The Zoom controversy: Privacy flaws and data shared with third parties
Popular app has issues
Isabell Rivera OW Contributor | 5/14/2020, midnight
Since the “new normal” translates into practicing sheltering-at-home and social distancing, many people are now working from home, or applying for jobs online, and experiencing new techniques and technologies.
With apps such as Skype, FaceTime, and Zoom, the “face-to-face” interview process, or conference call is easy. But is the user’s information private?
Since March, Zoom has seen a 535 percent increase in traffic on its website. It’s so trusted and popular that even politicians—such as former U.S. Federal Reserve Chair Alan Greenspan and British Prime Minister Boris Johnson—use it to make conference calls.
However, according to experts, the user’s information is not private. Individuals need emails in order to sign in and join a conference call. Zoom has stirred up some privacy concerns and is being sued for “selling” email addresses to third parties.
Yes, Facebook also received similar scrutiny for a data breach incident in 2018 regarding privacy. Although Facebook doesn’t necessarily “sell” user’s data, it lets third parties have access to it, by signing into Spotify or Uber via Facebook instead of using a private email address.

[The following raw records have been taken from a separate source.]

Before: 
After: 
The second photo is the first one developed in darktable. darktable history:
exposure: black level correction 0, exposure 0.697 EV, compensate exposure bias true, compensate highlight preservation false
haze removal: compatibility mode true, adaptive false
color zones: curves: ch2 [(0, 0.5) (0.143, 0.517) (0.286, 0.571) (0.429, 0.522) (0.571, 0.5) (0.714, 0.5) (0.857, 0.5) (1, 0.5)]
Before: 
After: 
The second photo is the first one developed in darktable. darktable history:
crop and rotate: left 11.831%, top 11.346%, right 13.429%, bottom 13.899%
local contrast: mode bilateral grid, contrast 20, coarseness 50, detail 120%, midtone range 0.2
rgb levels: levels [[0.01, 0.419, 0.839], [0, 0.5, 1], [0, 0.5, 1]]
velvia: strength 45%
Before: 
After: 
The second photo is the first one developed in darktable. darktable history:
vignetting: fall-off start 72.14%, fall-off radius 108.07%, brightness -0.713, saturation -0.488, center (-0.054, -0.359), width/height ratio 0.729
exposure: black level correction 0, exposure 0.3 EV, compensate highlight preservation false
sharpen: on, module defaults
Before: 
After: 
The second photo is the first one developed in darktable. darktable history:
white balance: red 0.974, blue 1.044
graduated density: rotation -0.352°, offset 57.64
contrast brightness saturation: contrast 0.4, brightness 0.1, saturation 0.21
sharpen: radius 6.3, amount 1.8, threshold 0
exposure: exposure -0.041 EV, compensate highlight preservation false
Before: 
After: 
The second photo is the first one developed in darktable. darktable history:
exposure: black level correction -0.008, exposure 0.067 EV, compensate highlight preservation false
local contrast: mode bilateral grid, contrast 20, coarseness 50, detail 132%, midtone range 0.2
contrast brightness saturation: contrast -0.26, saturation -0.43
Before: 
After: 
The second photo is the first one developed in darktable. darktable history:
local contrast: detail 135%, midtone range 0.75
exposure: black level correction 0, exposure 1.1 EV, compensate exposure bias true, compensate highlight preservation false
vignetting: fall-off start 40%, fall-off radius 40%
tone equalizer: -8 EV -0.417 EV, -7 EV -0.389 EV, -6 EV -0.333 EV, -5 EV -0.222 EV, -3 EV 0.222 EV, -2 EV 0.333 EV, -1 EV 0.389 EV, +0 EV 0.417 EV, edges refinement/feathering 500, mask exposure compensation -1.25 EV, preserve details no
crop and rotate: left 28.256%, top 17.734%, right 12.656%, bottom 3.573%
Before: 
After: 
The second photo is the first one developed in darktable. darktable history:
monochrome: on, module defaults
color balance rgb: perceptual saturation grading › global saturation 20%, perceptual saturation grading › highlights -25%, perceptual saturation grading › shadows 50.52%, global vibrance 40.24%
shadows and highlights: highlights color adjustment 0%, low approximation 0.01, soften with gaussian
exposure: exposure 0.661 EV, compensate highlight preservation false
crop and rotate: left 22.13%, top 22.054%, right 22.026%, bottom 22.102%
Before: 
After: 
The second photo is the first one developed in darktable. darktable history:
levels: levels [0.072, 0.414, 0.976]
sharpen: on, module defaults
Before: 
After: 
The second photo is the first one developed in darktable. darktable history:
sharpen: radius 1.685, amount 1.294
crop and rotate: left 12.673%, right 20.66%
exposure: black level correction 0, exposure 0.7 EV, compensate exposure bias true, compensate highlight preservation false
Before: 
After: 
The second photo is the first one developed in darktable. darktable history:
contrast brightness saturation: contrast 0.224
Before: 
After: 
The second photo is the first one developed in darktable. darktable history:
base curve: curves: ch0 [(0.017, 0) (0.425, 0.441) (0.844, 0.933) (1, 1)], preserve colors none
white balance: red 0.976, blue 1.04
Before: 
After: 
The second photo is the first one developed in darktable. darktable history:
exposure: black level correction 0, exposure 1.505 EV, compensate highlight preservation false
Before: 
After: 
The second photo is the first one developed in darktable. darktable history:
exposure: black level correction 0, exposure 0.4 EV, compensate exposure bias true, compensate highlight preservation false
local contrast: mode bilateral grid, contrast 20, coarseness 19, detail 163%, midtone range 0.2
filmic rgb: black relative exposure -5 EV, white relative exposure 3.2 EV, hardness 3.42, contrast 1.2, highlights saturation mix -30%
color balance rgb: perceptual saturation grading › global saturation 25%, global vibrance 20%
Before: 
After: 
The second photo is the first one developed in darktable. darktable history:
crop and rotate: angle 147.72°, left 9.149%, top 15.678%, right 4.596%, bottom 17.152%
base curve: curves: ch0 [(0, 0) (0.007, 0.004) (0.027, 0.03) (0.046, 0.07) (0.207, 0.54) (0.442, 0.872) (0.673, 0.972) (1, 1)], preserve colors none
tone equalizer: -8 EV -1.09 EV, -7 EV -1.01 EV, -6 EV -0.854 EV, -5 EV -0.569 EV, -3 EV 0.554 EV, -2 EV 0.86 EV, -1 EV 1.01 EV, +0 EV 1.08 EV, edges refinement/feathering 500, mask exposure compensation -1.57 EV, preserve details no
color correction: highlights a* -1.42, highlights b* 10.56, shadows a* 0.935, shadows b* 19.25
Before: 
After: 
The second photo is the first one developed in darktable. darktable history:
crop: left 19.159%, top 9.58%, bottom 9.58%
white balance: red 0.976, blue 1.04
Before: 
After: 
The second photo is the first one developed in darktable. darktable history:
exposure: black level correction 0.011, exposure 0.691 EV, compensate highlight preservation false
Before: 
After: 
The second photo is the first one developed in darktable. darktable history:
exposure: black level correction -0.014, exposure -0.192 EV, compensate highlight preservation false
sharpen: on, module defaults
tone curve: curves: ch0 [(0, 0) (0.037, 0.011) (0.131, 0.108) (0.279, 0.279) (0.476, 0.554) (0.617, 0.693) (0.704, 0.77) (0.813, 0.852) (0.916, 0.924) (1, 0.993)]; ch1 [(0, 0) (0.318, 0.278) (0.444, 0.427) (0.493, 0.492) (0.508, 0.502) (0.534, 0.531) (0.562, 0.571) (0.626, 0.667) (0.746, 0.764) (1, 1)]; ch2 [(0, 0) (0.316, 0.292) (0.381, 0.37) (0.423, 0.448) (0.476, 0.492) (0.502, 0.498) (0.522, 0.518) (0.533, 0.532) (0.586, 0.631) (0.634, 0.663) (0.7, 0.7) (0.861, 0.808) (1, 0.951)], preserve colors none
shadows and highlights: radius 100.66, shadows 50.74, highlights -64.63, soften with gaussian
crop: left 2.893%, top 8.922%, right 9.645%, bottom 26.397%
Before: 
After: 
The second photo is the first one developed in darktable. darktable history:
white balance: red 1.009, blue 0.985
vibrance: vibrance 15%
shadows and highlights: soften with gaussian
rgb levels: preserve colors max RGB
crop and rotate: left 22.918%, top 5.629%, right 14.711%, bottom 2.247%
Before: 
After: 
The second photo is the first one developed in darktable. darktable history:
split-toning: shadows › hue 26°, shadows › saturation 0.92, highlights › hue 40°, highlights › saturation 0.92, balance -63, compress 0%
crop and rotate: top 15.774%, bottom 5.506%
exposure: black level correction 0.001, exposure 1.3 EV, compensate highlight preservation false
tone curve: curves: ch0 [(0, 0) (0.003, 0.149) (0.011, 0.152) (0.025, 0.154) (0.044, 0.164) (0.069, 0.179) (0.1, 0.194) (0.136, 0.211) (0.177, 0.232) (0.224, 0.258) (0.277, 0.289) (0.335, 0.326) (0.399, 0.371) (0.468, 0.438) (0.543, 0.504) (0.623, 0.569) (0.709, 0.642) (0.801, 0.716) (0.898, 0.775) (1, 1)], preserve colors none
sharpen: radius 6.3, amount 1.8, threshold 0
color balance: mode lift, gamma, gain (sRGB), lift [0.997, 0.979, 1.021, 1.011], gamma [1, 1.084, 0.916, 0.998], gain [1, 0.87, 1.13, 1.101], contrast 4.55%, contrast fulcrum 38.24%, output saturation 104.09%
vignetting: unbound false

Technically, any app or website on the internet will “sell” data or store users’ information when it asks for permission. Users grant permission when a little window pops up explaining that the site uses “cookies.” If the user likes the content and wants to proceed, the individual accepts those “cookies,” which grants that website permission to sell users data to third parties.
According to “Vox Media,” “cookies are pieces of information saved about you when you’re online, and they track you as you browse.”
Furthermore, “Vox Media” states: “There are first-party cookies that are placed by the site you visit, and then there are third-party cookies, such as those placed by advertisers to see what you’re interested in and in turn serve you ads — even when you leave the original site you visited. (This is how ads follow you around the internet.)”
Ironically, Zoom sold analytic data to Facebook recently. Afte a class-action lawsuit filed by a user on the data breach of information to facebook, Zoom then updated the app version of its iOS (operating system for mobile devices).
The lawsuit states: “Zoom appears to have taken no action to block any of the prior versions of the Zoom App from operating. Thus, unless users affirmatively update their Zoom App, they likely will continue to unknowingly send unauthorized personal information to Facebook, and perhaps other third parties. Zoom could have forced all iOS users to update to the new Zoom App to continue using Zoom but appears to have chosen not to.”
A Zoom spokesperson told “Motherboard” that it takes the privacy of its users seriously and that Zoom originally executed the “Login with Facebook” feature provided by the Facebook SDK (Software Development Kit) to give its users another option to access their platform without a hassle. But as of recently, they weren’t aware of the fact that Facebook’s SDK collects more data than necessary.
In a statement, Zoom confirmed the “Motherboard” research by stating: “We will be removing the Facebook SDK and reconfiguring the feature so that users will still be able to login with Facebook via their browser. Users will need to update to the latest version of our application once it becomes available in order for these changes to take hold, and we encourage them to do so. We sincerely apologize for this oversight, and remain firmly committed to the protection of our users’ data.”